**Liste des tâches:**
- a) Remplacez « promettants » par « cédants » dans le passage du texte fourni qui commence à « Dans l’arrêt qu’il » et se termine à « 5 mai 2000. ». Recopiez ensuite ce passage ainsi modifié.
- b) Répondez aux questions suivantes à partir du texte fourni.
(i) À quelle date la promesse de cession des parts a-t-elle été conclue ?
(ii) Dans quelle ville se trouve l'hôtel exploité par la SARL ?
(iii) En quelle année la SARL est-elle placée en redressement judiciaire ?

**Texte fourni:**
========================================

Dans l’arrêt qu’il vous faut ici commenter, reprenons cette démarche :

■ Sélection des faits : Une personne physique et une société ont conclu le 5 mai 2000 une promesse de cession des parts qu’ils détenaient d’une SARL exploitant un hôtel à Biarritz dont la gestion a été confiée à deux sociétés distinctes entre 2005 et 2017. La cession avait été convenue sous deux conditions suspensives tenant au remboursement échelonné par la SARL exploitant l’hôtel du solde créditeur des comptes courants détenus par les promettants. Ladite société est placée en redressement judiciaire en 2009. Un plan de continuation a été décidé et plusieurs augmentations de capital ont été souscrites dans cette optique par diverses sociétés exploitant d’autres hôtels. Les promettants refusent de céder leurs parts malgré l’engagement du 5 mai 2000.

========================================

**Données sources:**
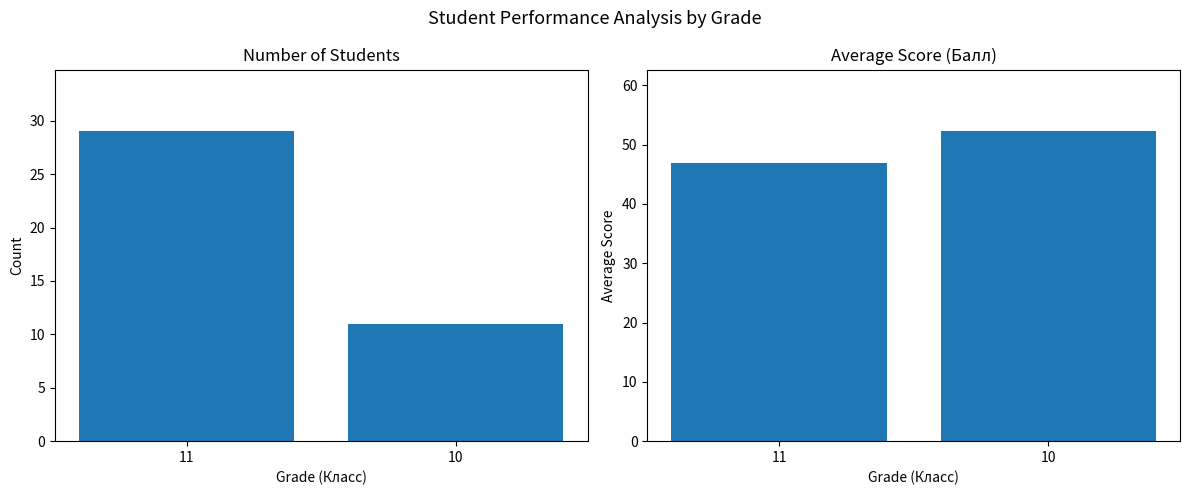

Rank the series by their average value, from highest to lowest.

Avg Score, Count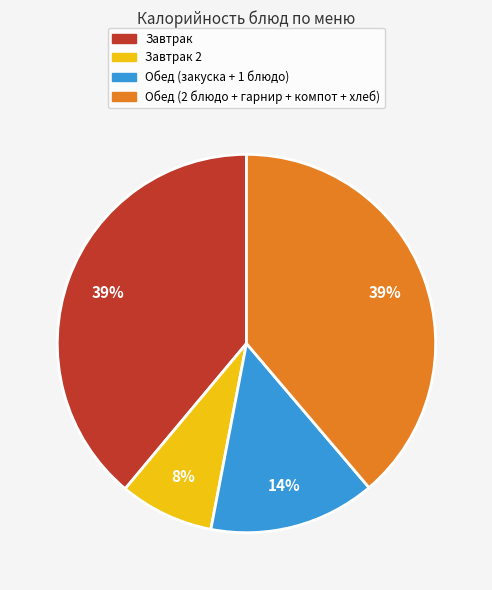

Is there a majority slice in this chart?

No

========================================

**Réponses par tâche:**
- a)
Dans l’arrêt qu’il vous faut ici commenter, reprenons cette démarche :

■ Sélection des faits : Une personne physique et une société ont conclu le 5 mai 2000 une promesse de cession des parts qu’ils détenaient d’une SARL exploitant un hôtel à Biarritz dont la gestion a été confiée à deux sociétés distinctes entre 2005 et 2017. La cession avait été convenue sous deux conditions suspensives tenant au remboursement échelonné par la SARL exploitant l’hôtel du solde créditeur des comptes courants détenus par les cédants. Ladite société est placée en redressement judiciaire en 2009. Un plan de continuation a été décidé et plusieurs augmentations de capital ont été souscrites dans cette optique par diverses sociétés exploitant d’autres hôtels. Les cédants refusent de céder leurs parts malgré l’engagement du 5 mai 2000.

- b)
(i) Le 5 mai 2000.
(ii) À Biarritz.
(iii) En 2009.